The reasons for these discrepancies are as follows: With no potassium iodide present, the end-point of the titration is indicated by the first appearance of a precipitate of AgCN. This precipitate dissolves in thiosulphate according to the reaction:
2 AgCN + 3 Na2S2O3 = Ag2S2O3*2 Na2S2O3 + 2 NaCN,
the overall equation for the titration being:
2 NaCN + 3 AgNO3 + 3 Na2S2O3 = Ag2S2O3 * 2 Na2S2O3 + NaAg(CN)2 + 3 NaNO3.
This reaction proceeds to completion, i.e. until both cyanide and thiosulphate have reacted with silver ions. Until this reaction is complete there will be no precipitation of AgCN, and therefore no end-point.

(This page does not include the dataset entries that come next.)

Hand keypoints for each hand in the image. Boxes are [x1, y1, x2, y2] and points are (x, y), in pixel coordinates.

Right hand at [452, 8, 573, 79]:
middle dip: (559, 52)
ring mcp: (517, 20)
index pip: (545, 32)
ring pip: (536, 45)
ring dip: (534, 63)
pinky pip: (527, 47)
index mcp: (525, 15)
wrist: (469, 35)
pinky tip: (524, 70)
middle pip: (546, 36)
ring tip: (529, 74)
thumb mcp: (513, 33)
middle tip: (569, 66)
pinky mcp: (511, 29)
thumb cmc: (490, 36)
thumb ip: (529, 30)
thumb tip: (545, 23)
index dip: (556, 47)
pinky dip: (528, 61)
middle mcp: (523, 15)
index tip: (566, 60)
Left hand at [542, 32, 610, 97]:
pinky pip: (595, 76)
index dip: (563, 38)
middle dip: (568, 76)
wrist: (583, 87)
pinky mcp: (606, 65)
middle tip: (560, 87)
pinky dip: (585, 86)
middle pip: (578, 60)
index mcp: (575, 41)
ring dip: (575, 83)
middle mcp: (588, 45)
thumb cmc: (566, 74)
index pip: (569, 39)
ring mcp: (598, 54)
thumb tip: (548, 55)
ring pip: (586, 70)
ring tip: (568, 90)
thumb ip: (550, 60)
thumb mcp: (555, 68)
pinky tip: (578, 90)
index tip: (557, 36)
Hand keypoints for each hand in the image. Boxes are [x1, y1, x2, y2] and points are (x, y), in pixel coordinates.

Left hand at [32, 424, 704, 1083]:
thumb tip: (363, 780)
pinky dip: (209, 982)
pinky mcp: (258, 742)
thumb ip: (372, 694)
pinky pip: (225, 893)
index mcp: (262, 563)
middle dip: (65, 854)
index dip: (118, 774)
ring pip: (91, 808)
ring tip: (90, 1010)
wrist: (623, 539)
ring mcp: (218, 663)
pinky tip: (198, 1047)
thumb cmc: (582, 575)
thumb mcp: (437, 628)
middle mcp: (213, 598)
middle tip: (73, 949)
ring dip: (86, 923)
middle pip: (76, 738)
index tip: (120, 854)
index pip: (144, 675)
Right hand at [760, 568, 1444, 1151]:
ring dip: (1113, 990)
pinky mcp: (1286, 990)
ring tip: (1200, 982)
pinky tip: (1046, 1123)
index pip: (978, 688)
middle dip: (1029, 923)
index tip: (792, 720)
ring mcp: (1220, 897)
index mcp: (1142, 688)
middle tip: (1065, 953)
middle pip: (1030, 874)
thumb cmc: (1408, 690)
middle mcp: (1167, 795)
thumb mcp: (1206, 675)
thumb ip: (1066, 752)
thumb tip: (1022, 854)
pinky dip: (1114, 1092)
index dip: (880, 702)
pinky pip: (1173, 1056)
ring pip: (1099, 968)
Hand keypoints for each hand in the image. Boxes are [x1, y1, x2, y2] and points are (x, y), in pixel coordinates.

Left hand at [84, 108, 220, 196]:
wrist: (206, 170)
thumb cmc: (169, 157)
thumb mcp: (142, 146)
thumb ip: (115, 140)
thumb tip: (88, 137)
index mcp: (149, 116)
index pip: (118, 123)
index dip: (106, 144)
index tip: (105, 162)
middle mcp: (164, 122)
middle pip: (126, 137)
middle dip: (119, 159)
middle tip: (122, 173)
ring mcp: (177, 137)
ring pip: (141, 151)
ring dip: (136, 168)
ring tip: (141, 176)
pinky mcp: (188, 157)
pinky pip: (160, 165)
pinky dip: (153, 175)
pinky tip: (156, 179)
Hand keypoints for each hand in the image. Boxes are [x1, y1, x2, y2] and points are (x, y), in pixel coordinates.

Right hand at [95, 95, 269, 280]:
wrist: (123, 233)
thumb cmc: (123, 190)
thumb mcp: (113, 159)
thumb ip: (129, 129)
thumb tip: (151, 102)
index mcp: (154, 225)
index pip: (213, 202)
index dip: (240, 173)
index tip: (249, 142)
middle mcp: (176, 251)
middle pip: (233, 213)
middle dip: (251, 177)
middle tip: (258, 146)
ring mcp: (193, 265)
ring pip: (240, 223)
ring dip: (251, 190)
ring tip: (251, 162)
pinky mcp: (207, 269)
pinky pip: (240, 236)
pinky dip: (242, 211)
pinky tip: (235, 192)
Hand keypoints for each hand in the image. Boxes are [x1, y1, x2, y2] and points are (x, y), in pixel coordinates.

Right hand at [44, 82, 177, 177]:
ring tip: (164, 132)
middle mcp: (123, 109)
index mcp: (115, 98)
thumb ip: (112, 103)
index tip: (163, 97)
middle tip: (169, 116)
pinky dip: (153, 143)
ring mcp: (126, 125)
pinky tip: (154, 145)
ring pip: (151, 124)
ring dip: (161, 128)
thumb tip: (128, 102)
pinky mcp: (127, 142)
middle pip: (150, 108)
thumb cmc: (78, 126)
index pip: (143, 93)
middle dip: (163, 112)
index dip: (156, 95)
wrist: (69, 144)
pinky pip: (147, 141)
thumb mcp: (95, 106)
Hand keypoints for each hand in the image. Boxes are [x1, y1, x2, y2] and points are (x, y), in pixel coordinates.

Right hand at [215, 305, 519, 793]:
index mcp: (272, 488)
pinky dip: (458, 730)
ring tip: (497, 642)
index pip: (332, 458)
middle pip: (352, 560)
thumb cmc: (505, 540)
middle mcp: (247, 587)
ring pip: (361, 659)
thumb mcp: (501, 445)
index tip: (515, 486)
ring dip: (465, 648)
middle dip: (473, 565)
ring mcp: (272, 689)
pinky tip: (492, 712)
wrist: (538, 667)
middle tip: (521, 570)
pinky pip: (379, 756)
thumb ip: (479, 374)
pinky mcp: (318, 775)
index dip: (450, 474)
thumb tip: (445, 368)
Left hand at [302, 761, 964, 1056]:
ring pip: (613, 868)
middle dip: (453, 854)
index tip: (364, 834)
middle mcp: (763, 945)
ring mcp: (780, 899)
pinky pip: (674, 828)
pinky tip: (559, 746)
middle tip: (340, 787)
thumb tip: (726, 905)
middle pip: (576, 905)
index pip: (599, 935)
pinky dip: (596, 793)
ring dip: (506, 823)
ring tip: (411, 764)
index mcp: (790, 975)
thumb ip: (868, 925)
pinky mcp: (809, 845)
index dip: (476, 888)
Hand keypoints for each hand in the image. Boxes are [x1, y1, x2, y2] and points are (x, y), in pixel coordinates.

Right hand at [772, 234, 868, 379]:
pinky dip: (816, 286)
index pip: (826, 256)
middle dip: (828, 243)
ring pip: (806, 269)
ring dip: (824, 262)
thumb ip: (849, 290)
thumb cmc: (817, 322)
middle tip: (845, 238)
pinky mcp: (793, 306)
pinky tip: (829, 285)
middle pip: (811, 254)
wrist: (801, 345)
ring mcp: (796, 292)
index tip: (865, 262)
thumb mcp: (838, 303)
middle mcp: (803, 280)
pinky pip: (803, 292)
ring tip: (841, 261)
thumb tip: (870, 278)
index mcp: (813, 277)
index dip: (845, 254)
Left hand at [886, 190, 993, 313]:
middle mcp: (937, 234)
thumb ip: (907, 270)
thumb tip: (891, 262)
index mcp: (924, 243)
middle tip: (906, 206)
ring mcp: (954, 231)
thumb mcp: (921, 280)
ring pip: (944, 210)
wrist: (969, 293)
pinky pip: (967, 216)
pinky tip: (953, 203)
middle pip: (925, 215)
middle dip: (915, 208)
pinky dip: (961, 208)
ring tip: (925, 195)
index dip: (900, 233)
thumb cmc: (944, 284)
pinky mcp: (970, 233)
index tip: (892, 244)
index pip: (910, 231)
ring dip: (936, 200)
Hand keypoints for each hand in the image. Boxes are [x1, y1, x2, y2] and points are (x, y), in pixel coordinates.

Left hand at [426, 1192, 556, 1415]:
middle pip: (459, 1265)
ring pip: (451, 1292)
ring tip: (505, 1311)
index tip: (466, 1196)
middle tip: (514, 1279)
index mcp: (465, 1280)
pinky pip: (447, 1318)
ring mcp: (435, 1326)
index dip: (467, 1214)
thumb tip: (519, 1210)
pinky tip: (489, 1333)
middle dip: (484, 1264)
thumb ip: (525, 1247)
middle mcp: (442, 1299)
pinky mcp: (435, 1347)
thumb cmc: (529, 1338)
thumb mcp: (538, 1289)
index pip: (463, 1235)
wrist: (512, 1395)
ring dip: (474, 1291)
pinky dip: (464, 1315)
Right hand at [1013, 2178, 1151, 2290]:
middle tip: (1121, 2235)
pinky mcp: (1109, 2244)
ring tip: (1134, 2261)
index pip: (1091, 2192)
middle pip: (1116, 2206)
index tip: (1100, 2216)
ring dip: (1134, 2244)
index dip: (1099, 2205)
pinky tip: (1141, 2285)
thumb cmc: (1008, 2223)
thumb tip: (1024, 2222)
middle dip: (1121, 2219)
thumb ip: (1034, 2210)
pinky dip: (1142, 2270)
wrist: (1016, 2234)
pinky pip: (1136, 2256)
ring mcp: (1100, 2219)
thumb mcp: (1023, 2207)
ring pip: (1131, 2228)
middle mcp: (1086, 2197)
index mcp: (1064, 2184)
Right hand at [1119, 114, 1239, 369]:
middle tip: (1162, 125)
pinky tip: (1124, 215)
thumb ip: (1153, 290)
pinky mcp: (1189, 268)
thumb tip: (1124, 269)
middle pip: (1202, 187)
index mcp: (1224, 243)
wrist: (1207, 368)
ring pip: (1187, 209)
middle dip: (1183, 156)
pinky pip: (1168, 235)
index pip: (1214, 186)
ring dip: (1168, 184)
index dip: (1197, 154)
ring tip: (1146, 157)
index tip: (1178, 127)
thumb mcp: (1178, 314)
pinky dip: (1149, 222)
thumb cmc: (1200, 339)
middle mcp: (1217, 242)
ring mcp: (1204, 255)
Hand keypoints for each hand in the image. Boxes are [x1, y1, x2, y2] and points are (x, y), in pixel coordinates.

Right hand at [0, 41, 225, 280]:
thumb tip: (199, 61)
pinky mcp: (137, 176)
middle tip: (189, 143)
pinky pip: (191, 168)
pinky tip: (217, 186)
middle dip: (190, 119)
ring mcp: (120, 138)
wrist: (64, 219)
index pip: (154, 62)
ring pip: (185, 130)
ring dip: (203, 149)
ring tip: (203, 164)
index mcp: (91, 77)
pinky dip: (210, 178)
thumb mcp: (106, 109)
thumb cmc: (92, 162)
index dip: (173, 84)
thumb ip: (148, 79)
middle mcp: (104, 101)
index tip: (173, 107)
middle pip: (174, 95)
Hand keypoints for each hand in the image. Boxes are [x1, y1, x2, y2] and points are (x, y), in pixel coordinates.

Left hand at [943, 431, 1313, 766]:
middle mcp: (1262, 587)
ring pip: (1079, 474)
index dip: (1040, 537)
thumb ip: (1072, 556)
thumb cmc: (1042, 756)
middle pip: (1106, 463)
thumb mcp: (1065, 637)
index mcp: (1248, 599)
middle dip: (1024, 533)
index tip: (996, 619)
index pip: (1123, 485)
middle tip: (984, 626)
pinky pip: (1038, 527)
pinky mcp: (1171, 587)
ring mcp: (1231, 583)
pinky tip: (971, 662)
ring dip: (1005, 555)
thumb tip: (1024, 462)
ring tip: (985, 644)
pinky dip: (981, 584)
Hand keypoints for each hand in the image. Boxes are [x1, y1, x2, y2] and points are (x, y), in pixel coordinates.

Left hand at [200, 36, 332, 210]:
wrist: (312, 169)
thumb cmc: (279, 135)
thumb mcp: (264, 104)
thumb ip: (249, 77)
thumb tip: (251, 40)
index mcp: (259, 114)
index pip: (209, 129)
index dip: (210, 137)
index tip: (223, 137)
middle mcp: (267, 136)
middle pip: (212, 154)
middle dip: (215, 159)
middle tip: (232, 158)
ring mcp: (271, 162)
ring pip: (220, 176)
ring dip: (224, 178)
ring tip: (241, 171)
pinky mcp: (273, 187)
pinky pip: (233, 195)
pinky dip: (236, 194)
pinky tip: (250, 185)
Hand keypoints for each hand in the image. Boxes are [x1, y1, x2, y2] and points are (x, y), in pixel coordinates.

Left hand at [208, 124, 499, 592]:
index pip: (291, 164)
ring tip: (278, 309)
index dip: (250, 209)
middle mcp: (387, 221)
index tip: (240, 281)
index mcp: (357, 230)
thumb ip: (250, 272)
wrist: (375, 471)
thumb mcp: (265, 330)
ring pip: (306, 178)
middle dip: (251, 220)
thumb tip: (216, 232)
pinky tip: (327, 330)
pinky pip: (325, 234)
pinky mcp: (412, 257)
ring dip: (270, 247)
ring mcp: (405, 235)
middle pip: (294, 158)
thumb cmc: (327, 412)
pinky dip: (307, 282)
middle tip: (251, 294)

When potassium iodide is added to the cyanide solution, the end-point of the titration is indicated by the first appearance of AgI. This AgI is only slightly soluble in thiosulphate, the precipitation of this compound being influenced by the amount of KI in solution. An excess of iodide ions will favor the precipitation of AgI and thus drive the reaction to the left:
2 AgI + 3 Na2S2O3 <–> Ag2S2O3*2 Na2S2O3 + 2 NaI
Under these conditions a reasonably accurate determination of free cyanide in the presence of thiosulphate can be made. However, when a large amount of potassium iodide is used an entirely different reaction takes place. Silver iodide dissolves in concentrated solutions of KI forming the complex K3AgI4:
AgI + 3 KI = K3AgI4
The end-point is delayed until the KI will dissolve no more AgI. According to researchers, a 0.34 molar solution of potassium iodide dissolves only 0.00036 mols of silver iodide whereas a 1.94 molar solution dissolves 0.198 mols of silver iodide.
Effect of Sodium Sulphide
When a cyanide solution contains soluble sulphide, a brownish black precipitate of silver sulphide is formed when silver nitrate is added. This precipitate, even in minute amounts, masks the end-point in the cyanide determination. The usual procedure when determining cyanide in solutions containing soluble sulphides is to add a pinch of litharge (about 0.5 grm.) and stir for about a minute. This precipitates the sulphide on the litharge as lead sulphide which is filtered off, the filtrate being then titrated for cyanide and alkalinity in the usual manner. In order to determine whether or not this preliminary treatment with litharge affects the subsequent determination of cyanide and alkalinity, the following experiment was run: A solution was prepared containing 0.026% NaCN, 0.06% CaO, and 0.004% Na2S. The sulphide was removed by treatment with 1 grm. of litharge and the filtrate titrated first for cyanide using 0.5 grm. of potassium iodide as indicator, and then for alkalinity by titration with oxalic acid using phenol phthalein as indicator. The results checked the original composition of the solution thus indicating that preliminary treatment with litharge had no effect on cyanide or lime in solution.
Effect of Thiocyanate
A solution was prepared containing 0.026% NaCN and 0.25% NaCNS. Portions were titrated with silver nitrate varying the amount of potassium iodide added, from zero to 1.0 grm. In every case the result showed 0.025 to 0.026% NaCN, thus showing that thiocyanate has no effect on the determination of cyanide by silver nitrate titration.
Effect of Ferrocyanide
A solution was prepared containing 0.026% NaCN and 0.25% Na4Fe(CN)6;. Portions were titrated varying the amount of potassium iodide as in the previous tests. In every case where potassium iodide was used, 0.026% NaCN was indicated by the titration. With no potassium iodide present a high result, 0.033% NaCN, was indicated thus demonstrating that for an accurate cyanide determination in the presence of ferrocyanide, potassium iodide should be used as an indicator.